Write out, word for word, every line in the data below from the one containing "documentId is required." to the one containing "feature detect that?", both of them included.

-=-=-=-=-

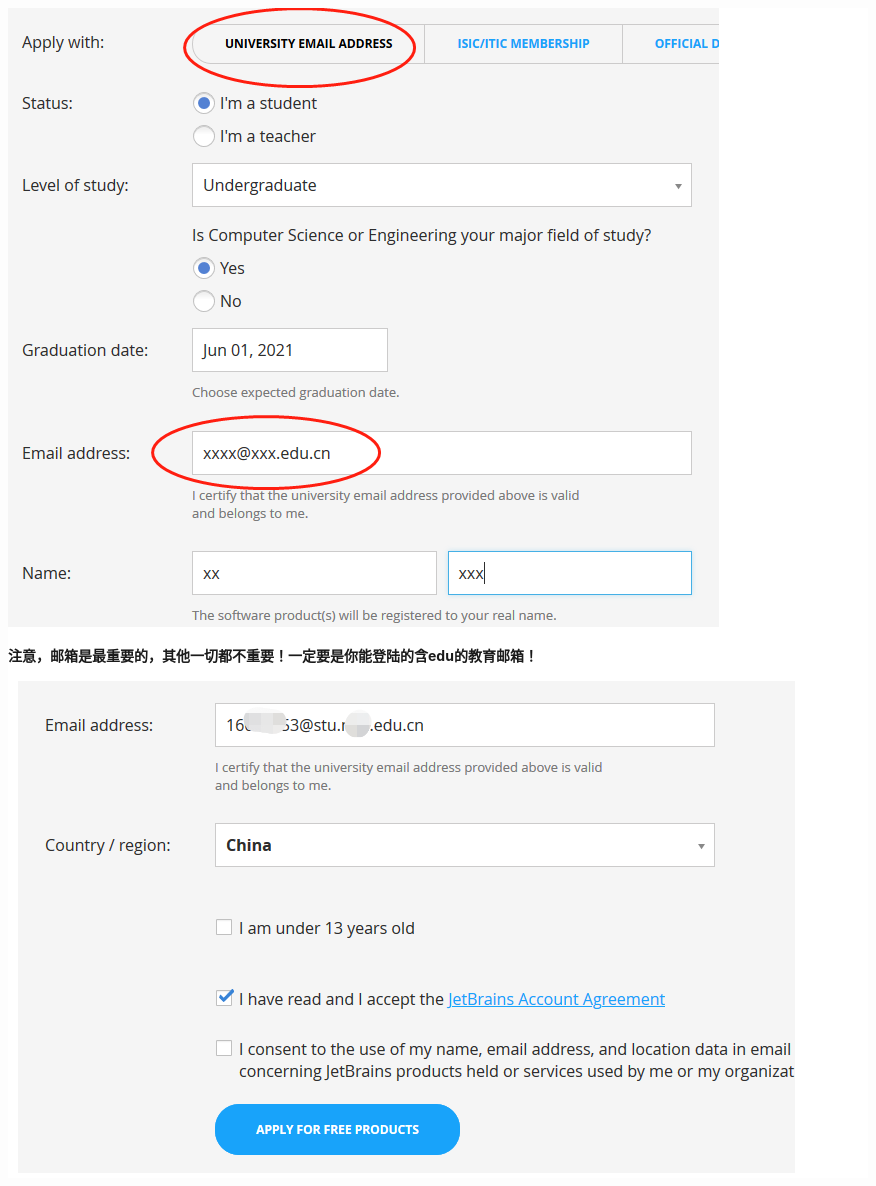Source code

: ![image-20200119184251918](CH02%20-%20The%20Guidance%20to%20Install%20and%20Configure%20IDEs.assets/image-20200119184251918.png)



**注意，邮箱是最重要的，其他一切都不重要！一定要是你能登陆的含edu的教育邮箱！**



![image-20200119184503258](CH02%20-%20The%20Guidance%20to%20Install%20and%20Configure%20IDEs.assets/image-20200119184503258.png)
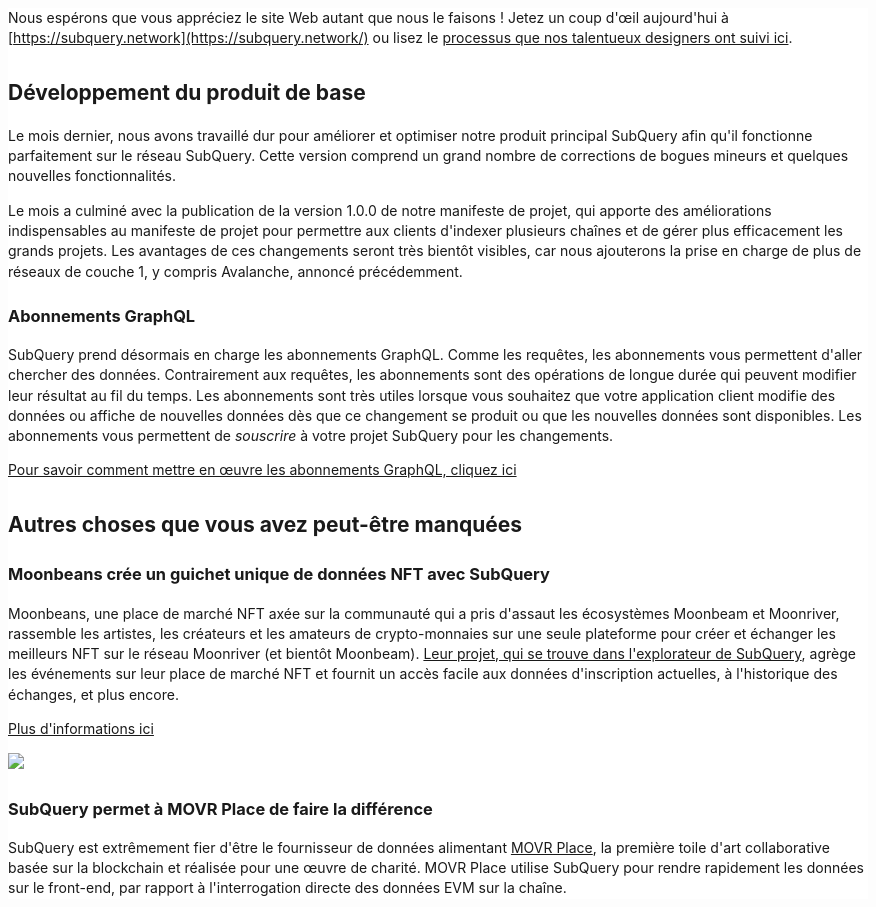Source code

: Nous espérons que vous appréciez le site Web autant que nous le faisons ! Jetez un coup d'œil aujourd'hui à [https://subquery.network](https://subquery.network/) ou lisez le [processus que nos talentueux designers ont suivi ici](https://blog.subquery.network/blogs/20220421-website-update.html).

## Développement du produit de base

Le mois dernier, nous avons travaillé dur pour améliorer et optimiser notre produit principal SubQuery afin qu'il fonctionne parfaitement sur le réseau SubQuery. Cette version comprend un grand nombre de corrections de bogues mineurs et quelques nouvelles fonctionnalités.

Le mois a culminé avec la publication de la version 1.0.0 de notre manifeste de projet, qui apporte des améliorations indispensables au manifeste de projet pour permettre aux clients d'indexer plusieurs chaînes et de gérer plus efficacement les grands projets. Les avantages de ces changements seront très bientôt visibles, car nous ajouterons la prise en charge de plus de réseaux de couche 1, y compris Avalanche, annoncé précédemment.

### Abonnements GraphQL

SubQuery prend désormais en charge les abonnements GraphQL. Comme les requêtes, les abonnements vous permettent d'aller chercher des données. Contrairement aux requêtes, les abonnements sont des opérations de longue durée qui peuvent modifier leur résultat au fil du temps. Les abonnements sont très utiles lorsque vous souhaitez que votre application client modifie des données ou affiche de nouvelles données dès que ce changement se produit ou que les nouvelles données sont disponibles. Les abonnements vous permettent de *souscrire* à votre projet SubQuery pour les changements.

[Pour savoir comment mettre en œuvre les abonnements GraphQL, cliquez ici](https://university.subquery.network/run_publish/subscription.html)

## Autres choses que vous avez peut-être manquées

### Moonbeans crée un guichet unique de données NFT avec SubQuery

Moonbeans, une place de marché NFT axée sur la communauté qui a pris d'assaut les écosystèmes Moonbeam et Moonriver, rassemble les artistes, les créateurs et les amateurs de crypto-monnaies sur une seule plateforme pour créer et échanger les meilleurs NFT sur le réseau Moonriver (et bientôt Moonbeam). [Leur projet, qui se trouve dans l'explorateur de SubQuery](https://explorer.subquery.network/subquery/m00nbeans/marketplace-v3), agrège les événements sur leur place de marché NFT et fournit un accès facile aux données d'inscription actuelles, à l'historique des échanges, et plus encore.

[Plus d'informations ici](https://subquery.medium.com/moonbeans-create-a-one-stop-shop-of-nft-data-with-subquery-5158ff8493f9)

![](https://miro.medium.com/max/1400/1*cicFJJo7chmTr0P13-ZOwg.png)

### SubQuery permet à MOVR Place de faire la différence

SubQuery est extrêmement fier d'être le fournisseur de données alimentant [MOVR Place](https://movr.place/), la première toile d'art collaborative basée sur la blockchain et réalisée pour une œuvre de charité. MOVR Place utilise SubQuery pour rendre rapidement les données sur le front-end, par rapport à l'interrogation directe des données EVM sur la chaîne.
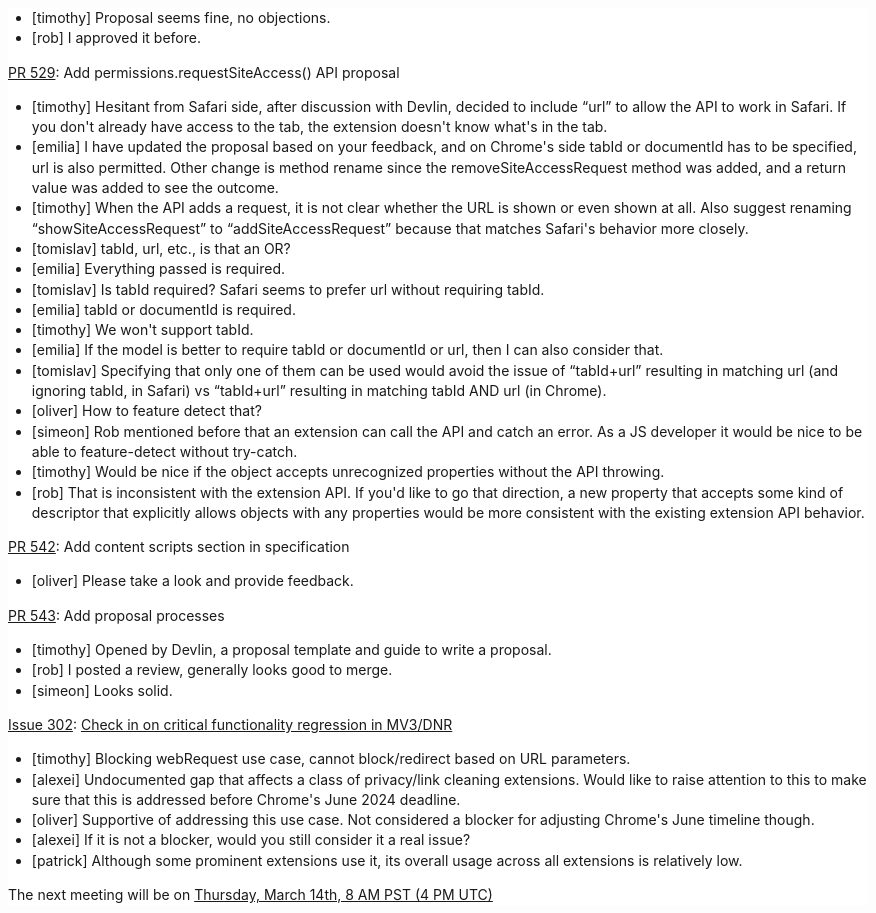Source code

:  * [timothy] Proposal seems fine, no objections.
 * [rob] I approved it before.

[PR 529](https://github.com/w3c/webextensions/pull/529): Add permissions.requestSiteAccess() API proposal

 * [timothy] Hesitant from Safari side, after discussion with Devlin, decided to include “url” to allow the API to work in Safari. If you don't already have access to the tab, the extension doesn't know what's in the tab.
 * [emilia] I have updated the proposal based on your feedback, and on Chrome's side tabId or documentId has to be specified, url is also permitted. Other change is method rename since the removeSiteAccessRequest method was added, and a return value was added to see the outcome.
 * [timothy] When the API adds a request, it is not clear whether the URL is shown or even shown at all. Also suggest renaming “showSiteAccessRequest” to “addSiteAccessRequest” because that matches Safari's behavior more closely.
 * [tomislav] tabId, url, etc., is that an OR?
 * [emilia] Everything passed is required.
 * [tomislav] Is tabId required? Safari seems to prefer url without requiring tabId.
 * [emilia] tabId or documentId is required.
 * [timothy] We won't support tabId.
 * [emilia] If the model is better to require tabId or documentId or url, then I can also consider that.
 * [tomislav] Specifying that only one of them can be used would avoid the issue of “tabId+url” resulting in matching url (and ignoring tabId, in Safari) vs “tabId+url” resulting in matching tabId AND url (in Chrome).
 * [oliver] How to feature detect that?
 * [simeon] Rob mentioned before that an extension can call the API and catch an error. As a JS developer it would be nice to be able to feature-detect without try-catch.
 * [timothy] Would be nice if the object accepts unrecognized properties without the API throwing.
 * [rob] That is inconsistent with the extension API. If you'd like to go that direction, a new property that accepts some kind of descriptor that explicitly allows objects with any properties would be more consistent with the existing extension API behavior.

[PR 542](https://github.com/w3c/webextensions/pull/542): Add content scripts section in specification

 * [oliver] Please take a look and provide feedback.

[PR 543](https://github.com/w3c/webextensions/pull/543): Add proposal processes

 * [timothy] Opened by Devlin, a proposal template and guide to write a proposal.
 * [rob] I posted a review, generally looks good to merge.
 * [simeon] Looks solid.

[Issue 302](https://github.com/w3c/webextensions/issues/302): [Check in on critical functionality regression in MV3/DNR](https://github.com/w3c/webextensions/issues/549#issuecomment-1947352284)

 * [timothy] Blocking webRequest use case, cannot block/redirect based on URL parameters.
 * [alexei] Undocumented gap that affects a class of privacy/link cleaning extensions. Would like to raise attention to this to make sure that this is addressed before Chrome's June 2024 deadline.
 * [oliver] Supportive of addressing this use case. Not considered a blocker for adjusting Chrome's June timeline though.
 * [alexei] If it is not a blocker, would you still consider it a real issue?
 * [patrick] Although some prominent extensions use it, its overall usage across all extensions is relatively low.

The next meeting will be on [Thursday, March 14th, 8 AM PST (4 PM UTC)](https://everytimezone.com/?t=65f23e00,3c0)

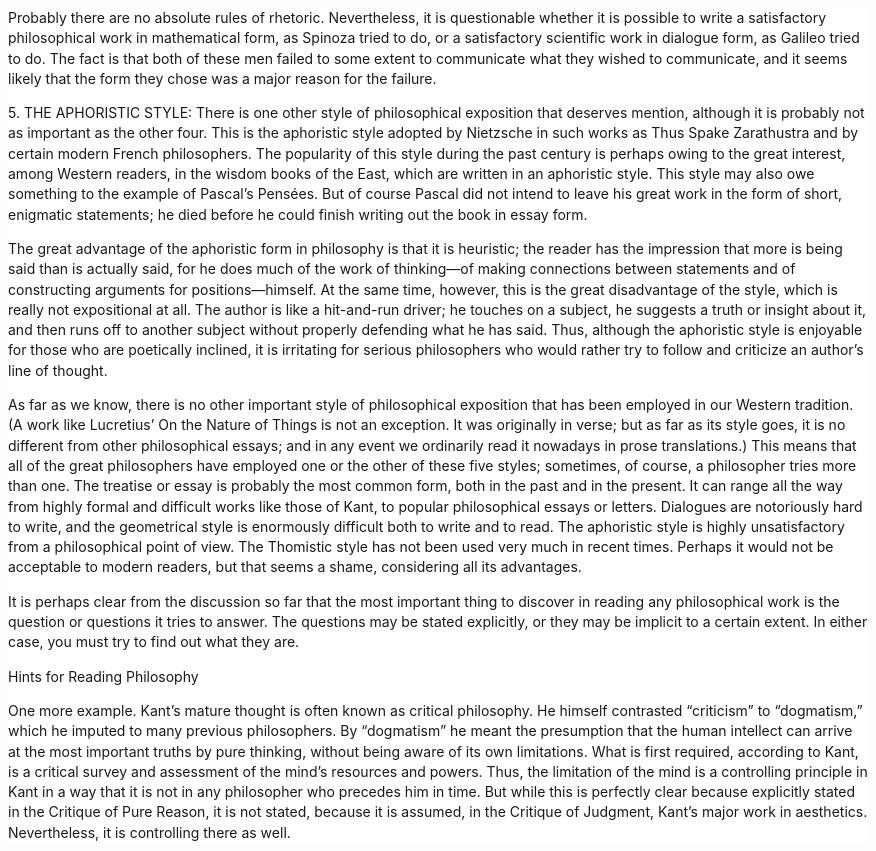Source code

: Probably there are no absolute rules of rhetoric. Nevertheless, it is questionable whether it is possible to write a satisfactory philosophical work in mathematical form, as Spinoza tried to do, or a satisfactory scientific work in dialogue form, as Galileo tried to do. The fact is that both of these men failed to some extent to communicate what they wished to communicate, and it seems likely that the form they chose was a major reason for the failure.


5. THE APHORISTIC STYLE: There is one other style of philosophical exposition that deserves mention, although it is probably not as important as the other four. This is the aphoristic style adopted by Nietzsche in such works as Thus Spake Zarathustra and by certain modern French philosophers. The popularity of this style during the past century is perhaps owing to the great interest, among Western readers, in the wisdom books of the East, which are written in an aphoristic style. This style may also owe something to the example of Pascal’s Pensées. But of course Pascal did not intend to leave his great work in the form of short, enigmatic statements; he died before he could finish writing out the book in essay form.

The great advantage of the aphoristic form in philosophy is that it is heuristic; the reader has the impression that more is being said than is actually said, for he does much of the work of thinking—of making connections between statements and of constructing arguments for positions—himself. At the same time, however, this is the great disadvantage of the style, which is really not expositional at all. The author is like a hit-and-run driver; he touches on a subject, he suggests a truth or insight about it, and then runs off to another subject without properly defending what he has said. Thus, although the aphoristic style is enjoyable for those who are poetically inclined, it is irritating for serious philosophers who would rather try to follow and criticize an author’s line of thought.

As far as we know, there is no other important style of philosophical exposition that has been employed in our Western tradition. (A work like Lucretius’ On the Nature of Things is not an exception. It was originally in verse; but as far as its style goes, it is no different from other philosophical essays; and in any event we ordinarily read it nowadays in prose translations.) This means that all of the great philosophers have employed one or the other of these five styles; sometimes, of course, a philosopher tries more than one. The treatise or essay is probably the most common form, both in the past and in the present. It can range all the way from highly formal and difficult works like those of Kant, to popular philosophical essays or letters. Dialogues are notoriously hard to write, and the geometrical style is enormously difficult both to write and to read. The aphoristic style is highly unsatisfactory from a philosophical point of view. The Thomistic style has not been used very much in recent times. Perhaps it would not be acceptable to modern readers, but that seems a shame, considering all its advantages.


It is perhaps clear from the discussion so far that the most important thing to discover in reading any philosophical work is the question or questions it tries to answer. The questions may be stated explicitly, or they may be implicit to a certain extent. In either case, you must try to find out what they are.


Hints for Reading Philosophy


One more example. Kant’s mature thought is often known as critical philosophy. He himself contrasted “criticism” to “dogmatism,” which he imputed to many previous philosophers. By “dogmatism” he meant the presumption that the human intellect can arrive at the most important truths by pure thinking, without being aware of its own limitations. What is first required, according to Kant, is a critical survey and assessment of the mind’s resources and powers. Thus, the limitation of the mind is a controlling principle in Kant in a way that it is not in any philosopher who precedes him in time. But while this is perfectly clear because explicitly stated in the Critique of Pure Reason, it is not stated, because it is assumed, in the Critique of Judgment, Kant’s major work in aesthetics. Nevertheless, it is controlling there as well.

-=-=-=-=-

• [Response]:
 * [emilia] tabId or documentId is required.
 * [timothy] We won't support tabId.
 * [emilia] If the model is better to require tabId or documentId or url, then I can also consider that.
 * [tomislav] Specifying that only one of them can be used would avoid the issue of “tabId+url” resulting in matching url (and ignoring tabId, in Safari) vs “tabId+url” resulting in matching tabId AND url (in Chrome).
 * [oliver] How to feature detect that?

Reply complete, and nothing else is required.